1996 - Rentnerschwemme: Mit dem Begriff wurde polemisch auf die Überalterung der deutschen Bevölkerung hingewiesen. Es sei - so die Jury - ein "falsches, Angst auslösendes Naturbild" für einen sozialpolitischen Sachverhalt.

1995 - Diätenanpassung: Mit dem Wort werde die von den Bundestagsabgeordneten selbst beschlossene Diätenerhöhung beschönigt.

1994 - Peanuts: Der englische Ausdruck, der umgangssprachlich für Kleinigkeiten oder unbedeutende Geldsummen steht, wurde vom damaligen Vorstandssprecher der Deutschen Bank, Hilmar Kopper, für offene Handwerkerrechnungen in Höhe von 50 Millionen Mark benutzt, die im Zuge der Insolvenz des Immobilienunternehmers Jürgen Schneider aufgelaufen waren. Zwar war dies lediglich ein Prozent des Gesamtschadens, zwang aber manchen Gläubiger in die Insolvenz.
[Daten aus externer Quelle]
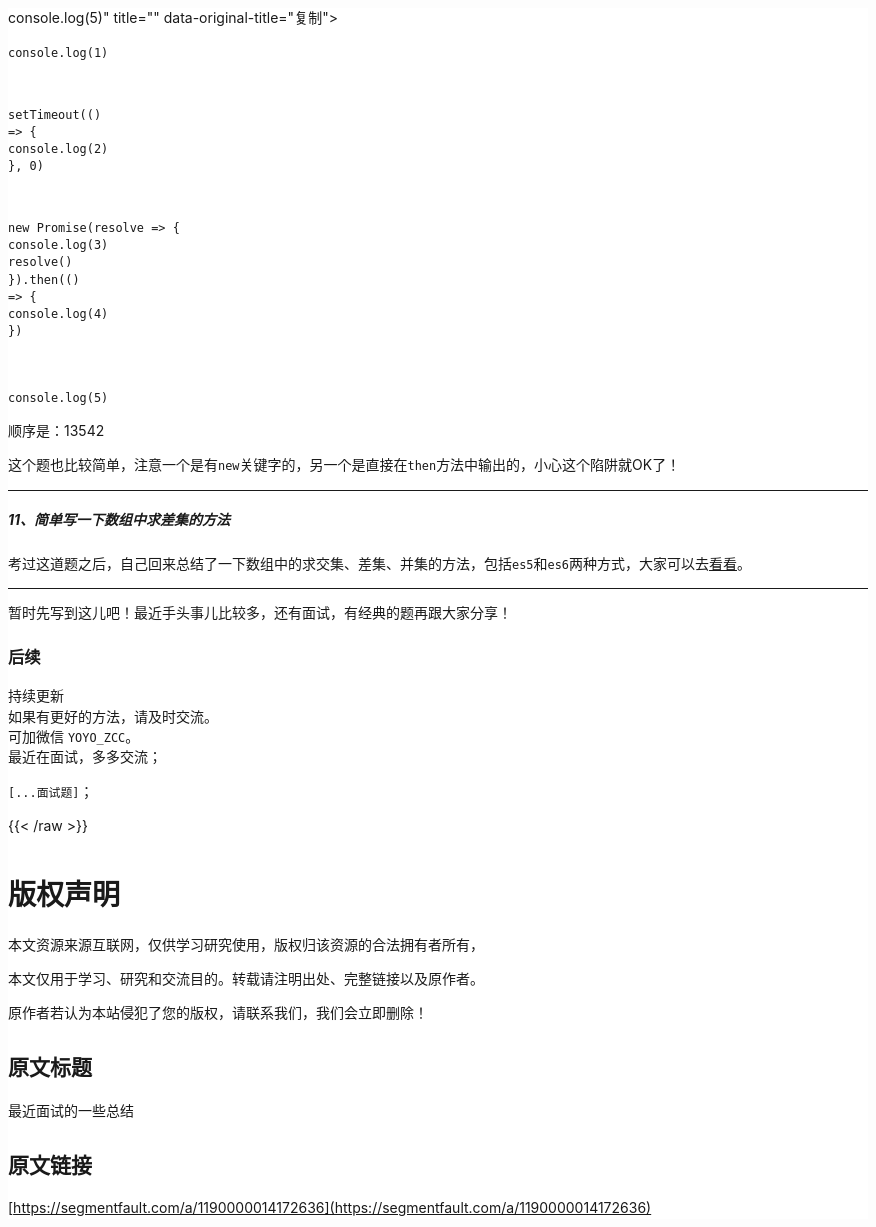 console.log(5)" title="" data-original-title="复制"></span>
      <span type="button" class="saveToNote code-tool" data-toggle="tooltip" data-placement="top" title="" data-original-title="放进笔记"></span>
      </div>
      </div><pre class="hljs coffeescript"><code><span class="hljs-built_in">console</span>.log(<span class="hljs-number">1</span>)

setTimeout(<span class="hljs-function"><span class="hljs-params">()</span> =&gt;</span> {
    <span class="hljs-built_in">console</span>.log(<span class="hljs-number">2</span>)
}, <span class="hljs-number">0</span>)

<span class="hljs-keyword">new</span> Promise(resolve =&gt; {
    <span class="hljs-built_in">console</span>.log(<span class="hljs-number">3</span>)
    resolve()
}).<span class="hljs-keyword">then</span>(<span class="hljs-function"><span class="hljs-params">()</span> =&gt;</span> {
    <span class="hljs-built_in">console</span>.log(<span class="hljs-number">4</span>)
})

<span class="hljs-built_in">console</span>.log(<span class="hljs-number">5</span>)</code></pre>
<p>顺序是：13542</p>
<p>这个题也比较简单，注意一个是有<code>new</code>关键字的，另一个是直接在<code>then</code>方法中输出的，小心这个陷阱就OK了！</p>
<hr>
<h5>11、简单写一下数组中求差集的方法</h5>
<p>考过这道题之后，自己回来总结了一下数组中的求交集、差集、并集的方法，包括<code>es5</code>和<code>es6</code>两种方式，大家可以去<a href="https://segmentfault.com/a/1190000014381436">看看</a>。</p>
<hr>
<p>暂时先写到这儿吧！最近手头事儿比较多，还有面试，有经典的题再跟大家分享！</p>
<h3 id="articleHeader2">后续</h3>
<p>持续更新<br>如果有更好的方法，请及时交流。<br>可加微信 <code>YOYO_ZCC</code>。<br>最近在面试，多多交流；</p>
<p><code>[...面试题]</code>；</p>

                
{{< /raw >}}

# 版权声明
本文资源来源互联网，仅供学习研究使用，版权归该资源的合法拥有者所有，

本文仅用于学习、研究和交流目的。转载请注明出处、完整链接以及原作者。

原作者若认为本站侵犯了您的版权，请联系我们，我们会立即删除！

## 原文标题
最近面试的一些总结

## 原文链接
[https://segmentfault.com/a/1190000014172636](https://segmentfault.com/a/1190000014172636)

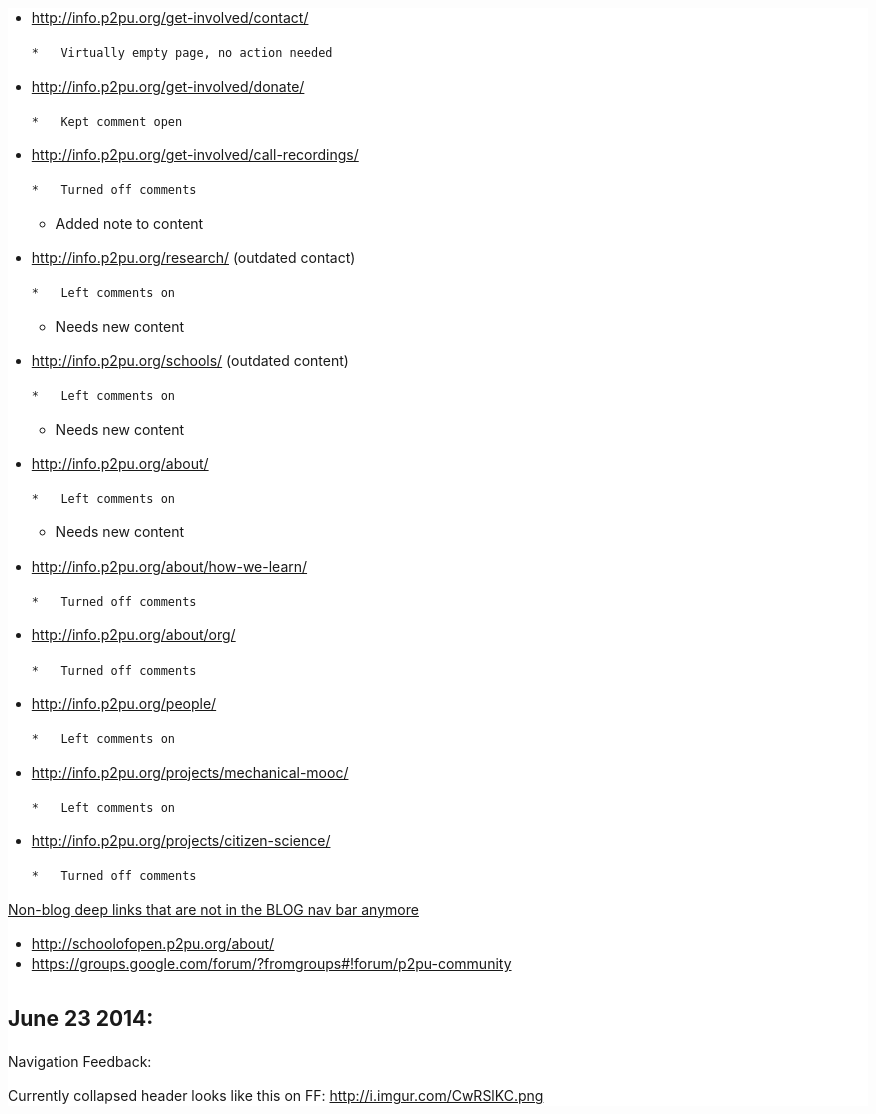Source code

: *   [](http://info.p2pu.org/get-involved/contact/)http://info.p2pu.org/get-involved/contact/

        *   Virtually empty page, no action needed

*   [](http://info.p2pu.org/get-involved/donate/)http://info.p2pu.org/get-involved/donate/

        *   Kept comment open

*   [](http://info.p2pu.org/get-involved/call-recordings/)http://info.p2pu.org/get-involved/call-recordings/

        *   Turned off comments
    *   Added note to content

*   [](http://info.p2pu.org/research/)http://info.p2pu.org/research/ (outdated contact)

        *   Left comments on
    *   Needs new content

*   [](http://info.p2pu.org/schools/)http://info.p2pu.org/schools/ (outdated content)

        *   Left comments on
    *   Needs new content

*   [](http://info.p2pu.org/about/)http://info.p2pu.org/about/

        *   Left comments on
    *   Needs new content

*   [](http://info.p2pu.org/about/how-we-learn/)http://info.p2pu.org/about/how-we-learn/

        *   Turned off comments

*   [](http://info.p2pu.org/about/org/)http://info.p2pu.org/about/org/

        *   Turned off comments

*   [](http://info.p2pu.org/people/)http://info.p2pu.org/people/

        *   Left comments on

*   [](http://info.p2pu.org/projects/mechanical-mooc/)http://info.p2pu.org/projects/mechanical-mooc/

        *   Left comments on 

*   [](http://info.p2pu.org/projects/citizen-science/)http://info.p2pu.org/projects/citizen-science/

        *   Turned off comments

<u>Non-blog deep links that are not in the BLOG nav bar anymore</u>

*   [](http://schoolofopen.p2pu.org/about/)http://schoolofopen.p2pu.org/about/
*   [](https://groups.google.com/forum/?fromgroups#)https://groups.google.com/forum/?fromgroups#!forum/p2pu-community

## June 23 2014:

Navigation Feedback:

Currently collapsed header looks like this on FF: [](http://i.imgur.com/CwRSlKC.png)http://i.imgur.com/CwRSlKC.png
1993 - Überfremdung: Die Jury geißelte damit ein rechtsradikales Scheinargument gegen den Zuzug von Ausländern.

1992 - ethnische Säuberung: Das Wort bezeichnet das Entfernen einer ethnischen oder religiösen Gruppe aus einem bestimmten Territorium - in der Regel durch gewaltsame Vertreibung, Deportation oder Mord. Der Begriff wurde verwendet, um Vorgänge während der Jugoslawienkriege zu beschreiben.

1991 - ausländerfrei: Das erste Unwort des Jahres bezieht sich auf die ausländerfeindlichen Übergriffen in der sächsischen Stadt Hoyerswerda, wo randalierende Neonazis vor aller Augen Heime von Asylbewerbern und Vertragsarbeitern mit Steinen und Molotow-Cocktails bewarfen und deren Bewohner tätlich angriffen. Der Zusammenhang mit "judenfrei", einem Begriff des Nazi-Regimes, war von den Tätern beabsichtigt. Das und die Menschenverachtung, die das Wort ausdrückt, bewogen 1991 die Gesellschaft für deutsche Sprache dazu, erstmals ein Unwort des Jahres neben dem Wort des Jahres festzulegen.